Currently I extract the frame at each interesting timestamp and serve them as JPEGs. I have a web-based playback UI that includes a scrubber and list of events to jump to a particular timestamp.

I would love to upgrade to a real video player that streams the underlying video, allowing the user to replay footage surrounding a timestamp. I have to be able to reliably seek to an exact frame from the event list, though.

I've been looking for something web-based, self-hostable, that doesn't require I transcode my media up front (e.g., break down into HLS chunks). I have few users accessing it at a time so I can transcode on the fly with some caching (though I think it is already H.262 or H.264). Is there anything suitable out there?




What is possible is going to depend a lot on the CPU you have and the media you have.

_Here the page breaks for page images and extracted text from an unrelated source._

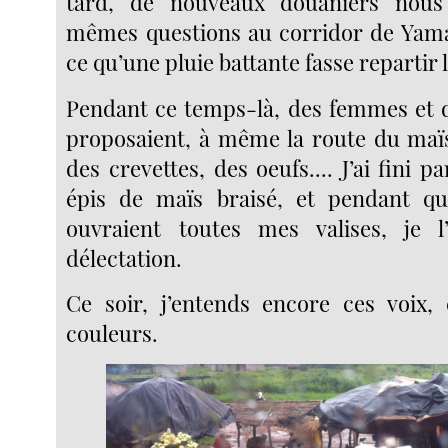
tard, de nouveaux douaniers nous
mêmes questions au corridor de Yama
ce qu’une pluie battante fasse repartir 
Pendant ce temps-là, des femmes et 
proposaient, à même la route du maïs
des crevettes, des oeufs.... J’ai fini p
épis de maïs braisé, et pendant qu
ouvraient toutes mes valises, je 
délectation.
Ce soir, j’entends encore ces voix,
couleurs.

That said, ffmpeg is going to be the best tool (IMO) to handle this. You may also look at a tool like Vapoursynth or AviSynth if you want to do any sort of preprocessing to the images.

If the video is H.262 (or it is H.264 at a insane bitrate like 50Mbps), I'd encourage transcoding to something not as bitrate heavy. AV1 and HEVC are 2 of the best in class targets (but require a LOT of computational horsepower... OK there is also technically VVC, but nothing really supports that).

If time is of the essence, then I'd suggest looking into what sort of codecs are supported by your CPU/GPU. They won't give you great quality but they will give you very fast transcoding. You'll want to target the latest codec possible.

H.264 is pretty old at this point, H.265 (HEVC) or vp9 will do a better job at a lower bitrate if your card supports either. They are also relatively well supported. VP9 is royalty free.

If your GPU or CPU do not support any recent codec, you might look into the SVT encoders for AV1/VP9, and x264/5 for H.264 or H.265.

All this said, if the codec is fine and at a streamable bitrate, ffmpeg totally supports copying the stream from timeslices. You'll have to play around with buffering some of the stream so you can have ffmpeg do the slicing, but it's not too hard. That's the best option if the stream is streamable (transcoding will always hurt quality).

Oh, and you'll very likely want to compile ffmpeg from source. The version of ffmpeg bundled with your OS is (likely) really old and may not have the encoders you are after. It's a huge PITA, but worth it, IMO. Alternatively you can likely find a build with all the stuff you want... but you'll need a level of trust in the provider of that binary.


Just because a file is encoded as H.264 does not mean it is streamable. The encoding needs to be done in a way that makes streaming realistic.

For the rest of it, I would suggest an ffmpeg solution on a server. You can have it re-encode just the requested times while encoding to a streaming friendly format. There are JS libraries available that allow you to use HLS in the native <video> tag.


I had a similar issue and worked completely around it by using ffmpeg to generate a video file around the point of interest. Instead of serving up the JPEG as in your case, I would serve a small 10s mp4. It was something like (-5s to +5s). Trying to directly stream the file and seek was unreliable for me and I didn't want to get into setting up a full streaming server.